Reviewer: David Flynn
The latest in a seemingly never-ending line of smartphones from O2, the Stealth is pitched as a hybrid device perched halfway between a conventional (but far from typical) mobile phone and a PDA.
In its cross-hairs are tech-savvy consumers and mobile professionals who want both types of device but can settle for somewhat less than is offered by a full-blown PDA.
And judging by the Stealth’s matte black chassis, chunky size and heft and a very 007-ish slide-out keypad, you can bet that 99% of those buyers will be blokes.
That sliding numeric keypad is the most obvious trick when the Stealth goes on show. When concealed, the phone is merely a black brickette with a generous display and a chrome iPod-like control wheel flanked by four buttons, only two of which ? emblazoned with the Send and End symbols – are splashed with colour. The overall effect is eye-catchingly minimalist when alongside phones which look as loud as their MP3 ringtones.
The keyboard and bottom two-thirds of the phone slides out (or is it the thinner display section which slides up) with a smooth motion and a solid click as it locks into place. In this mode you can enter numbers, rather than just select them from the phone book; carry out all the usual mobile phone chores such as text messaging; and make better use of the Stealth’s inbuilt PDA features than just tapping away at the touchscreen using the supplied stylus.
Those features are fairly standard for any modern mid-range PDA. The Windows Mobile 5.0 operating system will be immediately familiar to anyone who’s used a Windows desktop or laptop PC, which removes one hurdle for first-time smartphone users. You even get pared-down versions of Word, Excel, Outlook, PowerPoint and Internet Explorer.
As with almost any modern phone, there are the near-mandatory inclusions of Bluetooth and a 2 megapixel camera, while on the PDA side you also get Wi-Fi (in both the 802.11b and g flavours) for hooking up to hotspots or home and office wireless networks.
What you don’t get is 3G. For all its modern stylish and pretensions to being a phone for the fast-moving mobile professional, the Stealth uses the older GSM network.
The Stealth’s screen enjoys good visibility in average light conditions, although like most such devices it can be washed out if used outdoors on a bright day.
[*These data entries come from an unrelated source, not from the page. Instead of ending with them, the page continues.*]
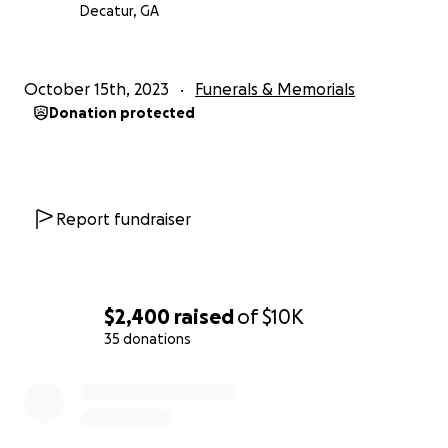
Decatur, GA
October 15th, 2023
Funerals & Memorials
Donation protected
Report fundraiser
$2,400
raised
of
$10K
35 donations
0% complete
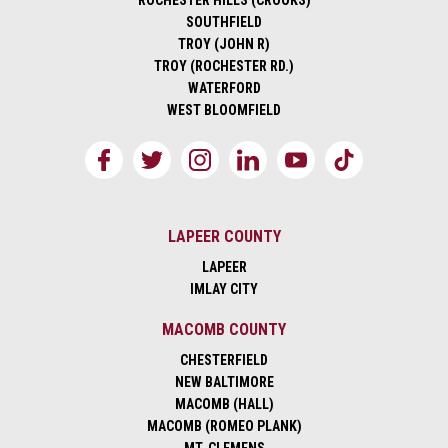
ROCHESTER HILLS (CROOKS)
SOUTHFIELD
TROY (JOHN R)
TROY (ROCHESTER RD.)
WATERFORD
WEST BLOOMFIELD
LAPEER COUNTY
LAPEER
IMLAY CITY
MACOMB COUNTY
CHESTERFIELD
NEW BALTIMORE
MACOMB (HALL)
MACOMB (ROMEO PLANK)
It’s also hampered by the product’s own ‘hybrid’ design – while the display is generously proportioned by the standards of a mobile phone, it’s on the small side when compared to a PDA and some competing smartphones.
The slide-out keyboard is accurate and easy to use, as long as you take a little care when aiming your fingers. This isn’t just because there are no obvious buttons (the keys are parked just beneath a smooth touchpad surface), but because the top row of keys can prove a little cramped if your paws are larger than the norm.
Dealing with emails and attachments held no stumbling block, but web browsing takes more than dash of patience. This is partly because the Stealth runs on the older GSM network rather than 3G, so it’s pretty much like using dial-up instead of ADSL ? in fact, with real-world speeds of 50Kbps and 250Kbps respectively, they’re quite comparable to their landline counterparts. It’s also the unavoidable result of using the tiny Stealth and its cut-down software to view Web pages designed for larger screens and fully-featured browsers.
The Stealth makes a strong start with its compelling look-at-me design and the melding of phone and PDA. There’s bound to be a crossover market which finds this is an ideal combo, but you’ll need to temper expectations of the Stealth being the perfect product per se – we doubt any ‘compromise’ device could ever be.